# UCLA professional certificate in Screenwriting



## ridzk (Feb 15, 2013)

Hi

I wish to apply for the UCLA professional certificate in Screenwriting (on campus one). Is anybody else aware of this program? Can you share your thoughts? Also their requirement is to send a 5 page writing sample and I am told it better be in screenplay format. But does it have to be just a part of screenplay for a feature or a script for a short flm? Any idea anyone?


----------



## thehamm99 (Feb 16, 2013)

I am a "graduate" of the program last year.

I went in to it having a B.A. in a screenwriting emphasis already.

I've applied at 4 schools for MFA this year. I've been accepted at Chapman and supposed to interview at UCLA...still waiting on the other 2.

I give you a little of my history so my critique is in context.

I did the online version of the course.

For me it was every monday from 6-9pm pacific time. It was conducted on Skype, audio only, no webcams.

There were originally 8 students in class (myself and 7 others), but one guy dropped out after the first week.

The first few weeks we did some exercises, then we jumped in to script and story development. Each week we read each other's pages outside of class and brought our thoughts and observations to class. What works, what doesn't, etc.
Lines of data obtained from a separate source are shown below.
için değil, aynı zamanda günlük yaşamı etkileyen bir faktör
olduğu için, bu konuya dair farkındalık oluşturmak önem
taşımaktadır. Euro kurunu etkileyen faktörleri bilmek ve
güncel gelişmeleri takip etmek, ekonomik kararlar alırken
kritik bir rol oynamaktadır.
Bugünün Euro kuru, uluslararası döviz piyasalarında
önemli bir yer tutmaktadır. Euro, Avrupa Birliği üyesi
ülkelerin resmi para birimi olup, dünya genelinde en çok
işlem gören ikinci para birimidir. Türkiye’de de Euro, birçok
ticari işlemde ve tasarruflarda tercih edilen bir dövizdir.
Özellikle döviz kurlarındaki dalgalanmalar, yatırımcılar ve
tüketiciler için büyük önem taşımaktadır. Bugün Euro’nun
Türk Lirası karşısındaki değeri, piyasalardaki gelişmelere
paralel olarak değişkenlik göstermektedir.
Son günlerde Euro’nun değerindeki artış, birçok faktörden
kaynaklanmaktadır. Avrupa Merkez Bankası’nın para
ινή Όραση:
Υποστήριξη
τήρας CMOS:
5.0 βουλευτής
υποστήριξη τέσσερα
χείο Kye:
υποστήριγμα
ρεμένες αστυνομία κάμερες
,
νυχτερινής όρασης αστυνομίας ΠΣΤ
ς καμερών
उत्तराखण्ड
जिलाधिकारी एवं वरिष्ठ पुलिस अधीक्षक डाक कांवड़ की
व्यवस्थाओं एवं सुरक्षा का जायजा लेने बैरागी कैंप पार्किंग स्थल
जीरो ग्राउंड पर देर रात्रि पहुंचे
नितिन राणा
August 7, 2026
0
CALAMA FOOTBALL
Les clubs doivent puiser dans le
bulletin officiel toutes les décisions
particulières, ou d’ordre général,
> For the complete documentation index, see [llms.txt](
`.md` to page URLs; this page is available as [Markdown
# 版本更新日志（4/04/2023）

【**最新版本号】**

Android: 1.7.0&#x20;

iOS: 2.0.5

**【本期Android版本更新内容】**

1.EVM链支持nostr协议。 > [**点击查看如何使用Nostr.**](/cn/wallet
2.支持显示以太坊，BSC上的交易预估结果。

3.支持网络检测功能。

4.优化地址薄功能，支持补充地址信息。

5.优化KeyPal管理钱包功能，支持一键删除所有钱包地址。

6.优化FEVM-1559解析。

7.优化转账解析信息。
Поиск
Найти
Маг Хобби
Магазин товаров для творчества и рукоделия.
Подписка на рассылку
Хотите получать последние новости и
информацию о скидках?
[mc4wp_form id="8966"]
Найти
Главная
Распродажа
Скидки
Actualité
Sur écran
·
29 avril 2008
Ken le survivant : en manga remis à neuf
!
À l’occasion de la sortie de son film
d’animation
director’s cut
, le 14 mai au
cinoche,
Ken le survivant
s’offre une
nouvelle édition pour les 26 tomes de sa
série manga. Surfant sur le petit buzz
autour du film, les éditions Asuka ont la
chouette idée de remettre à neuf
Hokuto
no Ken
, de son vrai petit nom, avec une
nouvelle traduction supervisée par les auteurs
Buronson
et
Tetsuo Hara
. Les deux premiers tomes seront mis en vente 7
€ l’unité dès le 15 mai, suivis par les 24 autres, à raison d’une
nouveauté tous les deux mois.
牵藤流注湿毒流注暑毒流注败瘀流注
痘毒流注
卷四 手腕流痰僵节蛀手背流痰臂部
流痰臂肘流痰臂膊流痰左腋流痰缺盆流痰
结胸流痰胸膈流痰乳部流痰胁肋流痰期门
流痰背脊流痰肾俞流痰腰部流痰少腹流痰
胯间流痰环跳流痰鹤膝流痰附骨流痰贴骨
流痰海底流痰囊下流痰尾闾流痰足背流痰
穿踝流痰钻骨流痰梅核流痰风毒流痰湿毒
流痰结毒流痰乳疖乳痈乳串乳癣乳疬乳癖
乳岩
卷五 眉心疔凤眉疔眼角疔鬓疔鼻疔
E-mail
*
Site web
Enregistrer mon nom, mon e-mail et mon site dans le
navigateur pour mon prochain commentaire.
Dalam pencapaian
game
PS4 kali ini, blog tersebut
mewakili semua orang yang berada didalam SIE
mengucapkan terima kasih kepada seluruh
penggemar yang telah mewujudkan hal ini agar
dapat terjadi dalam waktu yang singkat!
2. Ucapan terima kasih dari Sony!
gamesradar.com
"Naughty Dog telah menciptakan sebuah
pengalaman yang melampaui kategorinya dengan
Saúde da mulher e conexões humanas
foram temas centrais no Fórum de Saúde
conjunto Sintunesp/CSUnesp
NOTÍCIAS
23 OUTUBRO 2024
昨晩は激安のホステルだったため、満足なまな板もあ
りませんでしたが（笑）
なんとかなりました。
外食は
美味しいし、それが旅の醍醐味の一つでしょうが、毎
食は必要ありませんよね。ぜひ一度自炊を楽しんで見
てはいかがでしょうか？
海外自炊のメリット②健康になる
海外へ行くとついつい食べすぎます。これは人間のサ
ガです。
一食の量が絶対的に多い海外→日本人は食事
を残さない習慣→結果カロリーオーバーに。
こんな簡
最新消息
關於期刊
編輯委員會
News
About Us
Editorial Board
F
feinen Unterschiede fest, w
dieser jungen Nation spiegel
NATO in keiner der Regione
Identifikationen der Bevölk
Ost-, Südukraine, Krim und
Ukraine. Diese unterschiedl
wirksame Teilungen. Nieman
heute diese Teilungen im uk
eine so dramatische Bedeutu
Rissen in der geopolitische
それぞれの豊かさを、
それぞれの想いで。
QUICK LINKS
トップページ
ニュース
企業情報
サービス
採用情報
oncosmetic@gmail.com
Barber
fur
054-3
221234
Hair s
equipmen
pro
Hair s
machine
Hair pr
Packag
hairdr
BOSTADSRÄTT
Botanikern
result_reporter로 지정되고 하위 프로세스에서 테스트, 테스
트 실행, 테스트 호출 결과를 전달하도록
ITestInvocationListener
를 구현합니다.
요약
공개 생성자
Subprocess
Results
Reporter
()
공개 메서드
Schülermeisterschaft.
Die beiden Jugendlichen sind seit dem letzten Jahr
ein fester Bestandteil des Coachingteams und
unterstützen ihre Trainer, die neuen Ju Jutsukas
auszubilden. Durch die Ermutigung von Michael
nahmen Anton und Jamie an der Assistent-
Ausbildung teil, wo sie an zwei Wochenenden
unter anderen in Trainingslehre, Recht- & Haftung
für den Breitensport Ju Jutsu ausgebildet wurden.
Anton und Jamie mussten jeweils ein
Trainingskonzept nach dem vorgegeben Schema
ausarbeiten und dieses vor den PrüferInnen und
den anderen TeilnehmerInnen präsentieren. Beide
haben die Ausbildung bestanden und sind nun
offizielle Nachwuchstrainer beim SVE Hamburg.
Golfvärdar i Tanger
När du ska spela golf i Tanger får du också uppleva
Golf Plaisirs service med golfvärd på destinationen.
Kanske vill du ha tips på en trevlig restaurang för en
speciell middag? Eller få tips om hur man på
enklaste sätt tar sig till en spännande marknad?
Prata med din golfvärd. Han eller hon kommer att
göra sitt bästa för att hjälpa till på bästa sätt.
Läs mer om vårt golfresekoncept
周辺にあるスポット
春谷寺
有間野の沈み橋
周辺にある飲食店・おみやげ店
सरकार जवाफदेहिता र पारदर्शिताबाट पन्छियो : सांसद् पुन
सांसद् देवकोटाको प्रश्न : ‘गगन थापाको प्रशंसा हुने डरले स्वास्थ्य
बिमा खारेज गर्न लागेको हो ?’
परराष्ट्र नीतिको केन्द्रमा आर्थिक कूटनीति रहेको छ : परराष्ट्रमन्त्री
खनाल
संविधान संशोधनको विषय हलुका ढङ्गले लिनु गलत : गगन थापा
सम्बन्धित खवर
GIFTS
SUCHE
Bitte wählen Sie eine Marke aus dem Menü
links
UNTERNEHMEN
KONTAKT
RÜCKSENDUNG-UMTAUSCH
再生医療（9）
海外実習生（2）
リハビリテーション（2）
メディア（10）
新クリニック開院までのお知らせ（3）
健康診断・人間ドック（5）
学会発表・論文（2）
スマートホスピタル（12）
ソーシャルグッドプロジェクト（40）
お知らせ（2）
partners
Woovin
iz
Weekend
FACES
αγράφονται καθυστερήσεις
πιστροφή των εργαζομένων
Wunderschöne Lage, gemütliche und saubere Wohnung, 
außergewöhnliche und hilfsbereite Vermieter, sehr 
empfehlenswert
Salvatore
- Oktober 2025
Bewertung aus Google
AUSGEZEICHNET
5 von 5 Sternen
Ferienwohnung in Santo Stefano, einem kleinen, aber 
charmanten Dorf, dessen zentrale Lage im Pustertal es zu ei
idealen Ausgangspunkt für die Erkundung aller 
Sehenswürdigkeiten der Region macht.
The first unit of class was 20 weeks. The second unit was 10 weeks (but actually I think they call it 3 10 week units, but it's really just one long one and one short one). Two different teachers. But the same class for each unit. Each week there is a lecture uploaded - around an hour long- that you can watch in conjunction with your writing. Theoretically at the end you have 2 completed screenplays. 

Pros: 
-Knowledgeable and enthusiastic teachers -- at least the two I had.
-Time for your work to be critiqued. Every week we each got 20-30 minutes devoted to our work. 1000% more than in any workshop I'd had before.
-Price. $4500 is not cheap, but is compared to some other programs you could try.

cons:
-Would've liked to have had a new group of students for 2nd session of class
-2nd session is too short. I'd like to see something like 17/13...but if we're going to be screenwriters we need to learn to write faster anyways.
-The level of the other students wasn't as experienced as I had expected, but everyone can bring something to the table.

As far as classroom education goes, I had a good amount before and I still learned a ton.

As far as sample pages, I submitted the first 5 pages of a longer screenplay. I don't think they are extremely picky.

Good luck.


----------



## thehamm99 (Feb 16, 2013)

Oh, and I see that you are overseas.

We had a guy from Hungary in our class, so that's no issue...except our class start time was 3am for him. Lol.


----------